* _TASK BRIEF_
Reproduce each line of the listing below word for word, leaving out the pictures.

* _DATA PROVIDED_
╭──
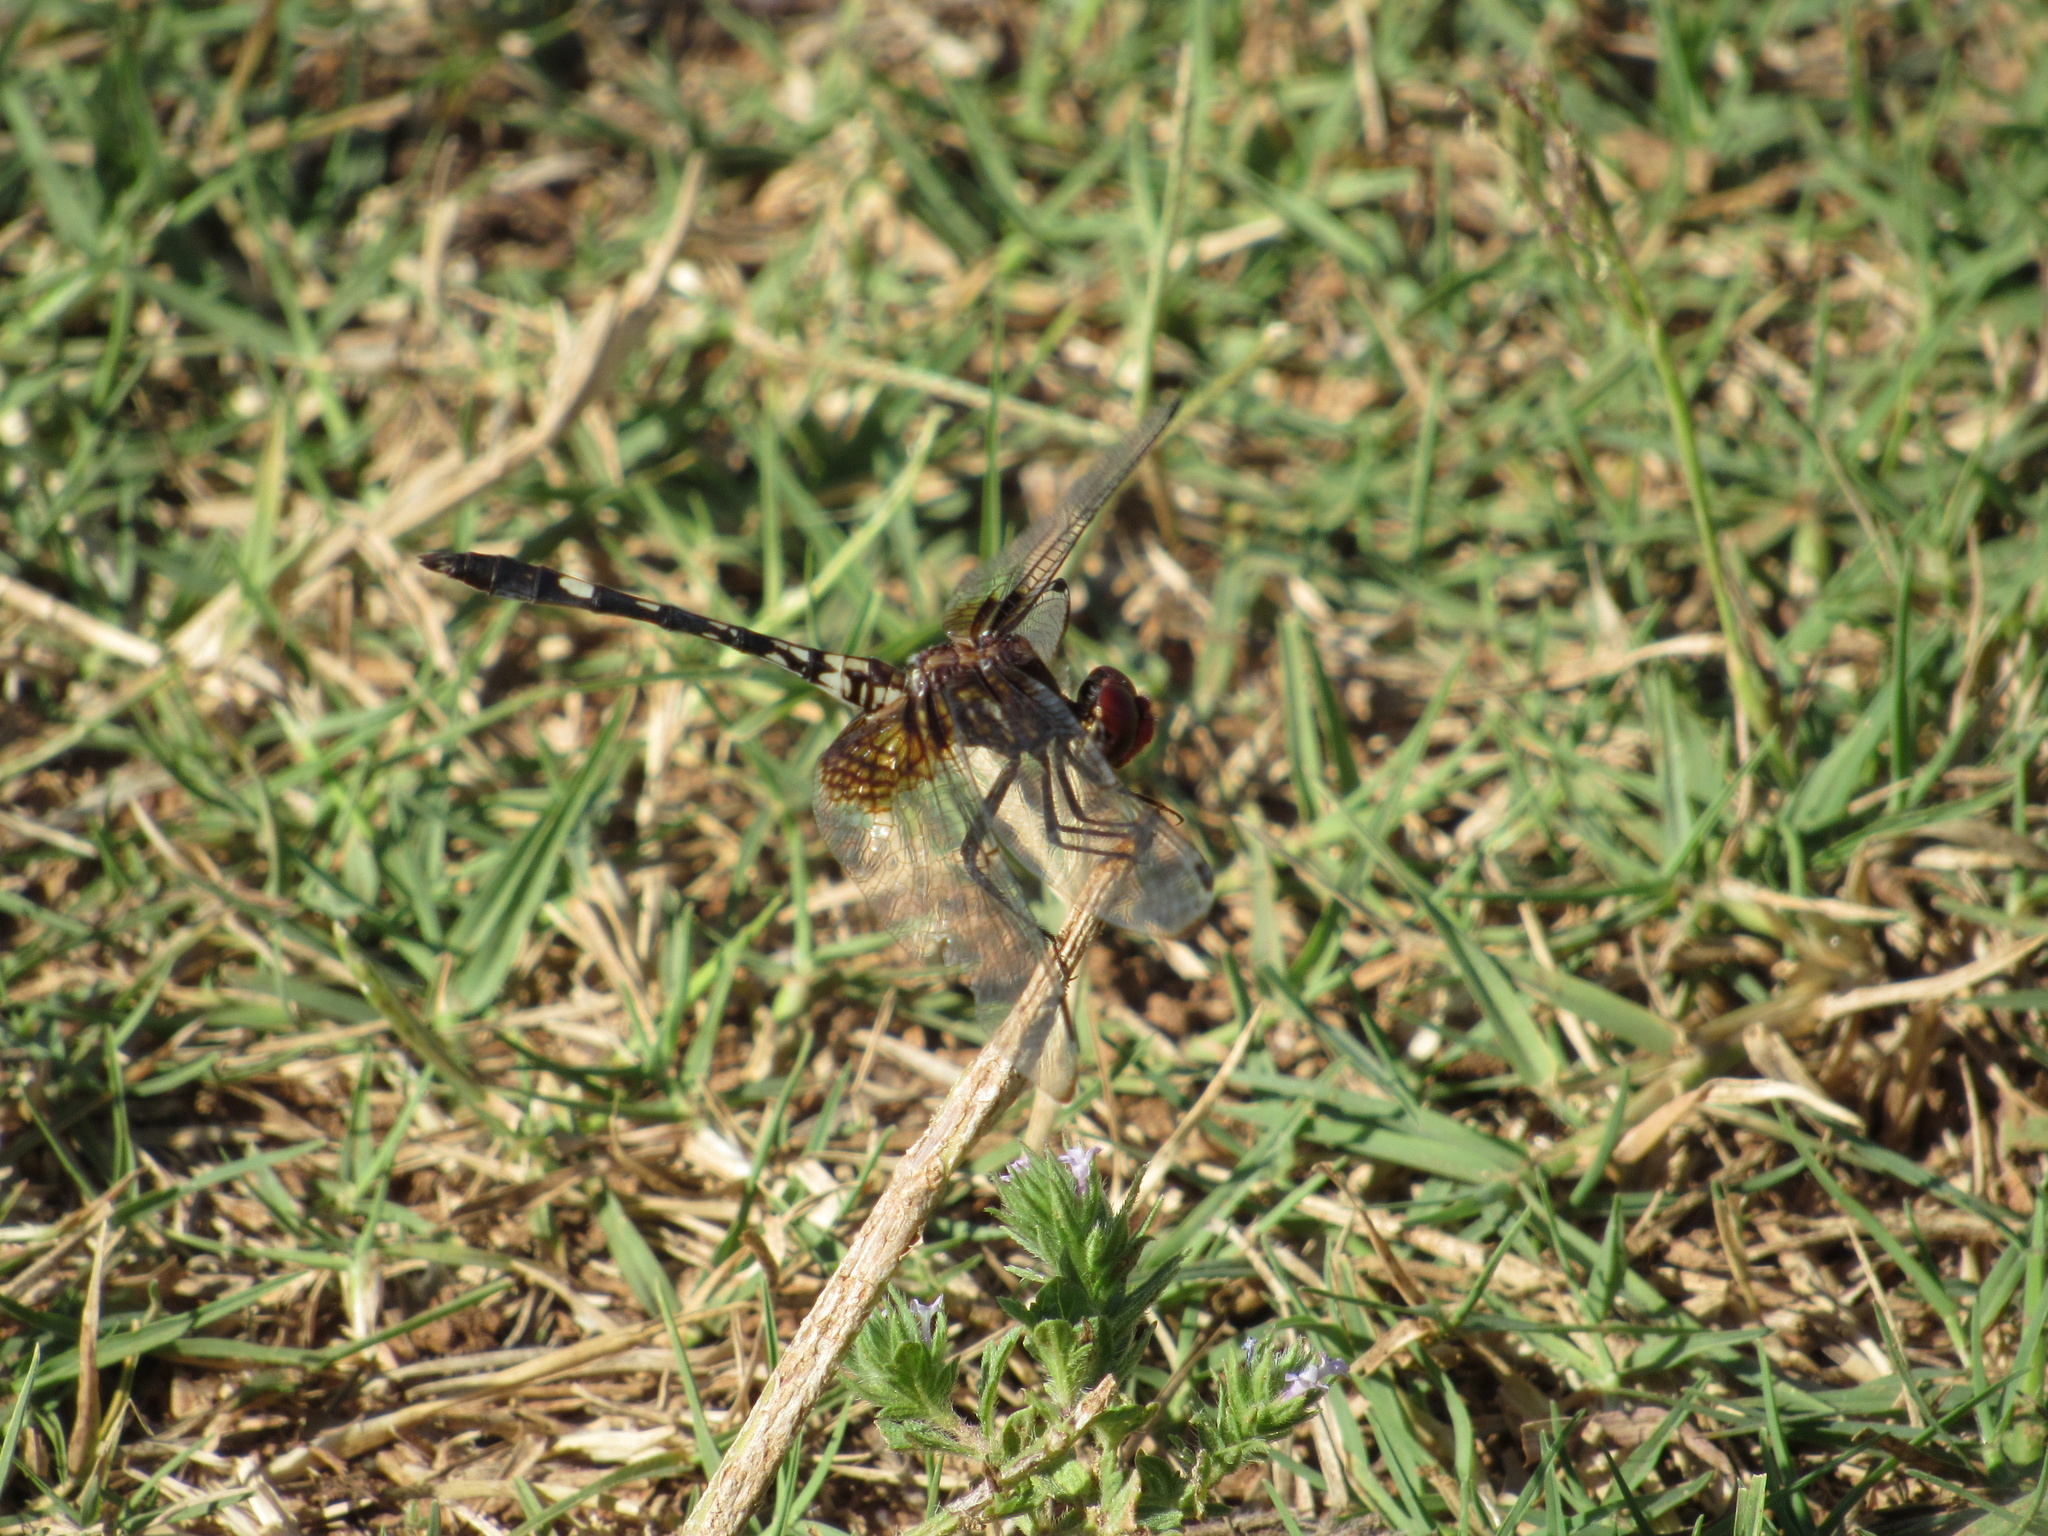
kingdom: Animalia
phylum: Arthropoda
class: Insecta
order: Odonata
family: Libellulidae
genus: Dythemis
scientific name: Dythemis fugax
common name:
╰──
* _ANSWER FOR THE TASK_
kingdom: Animalia
phylum: Arthropoda
class: Insecta
order: Odonata
family: Libellulidae
genus: Dythemis
scientific name: Dythemis fugax
common name:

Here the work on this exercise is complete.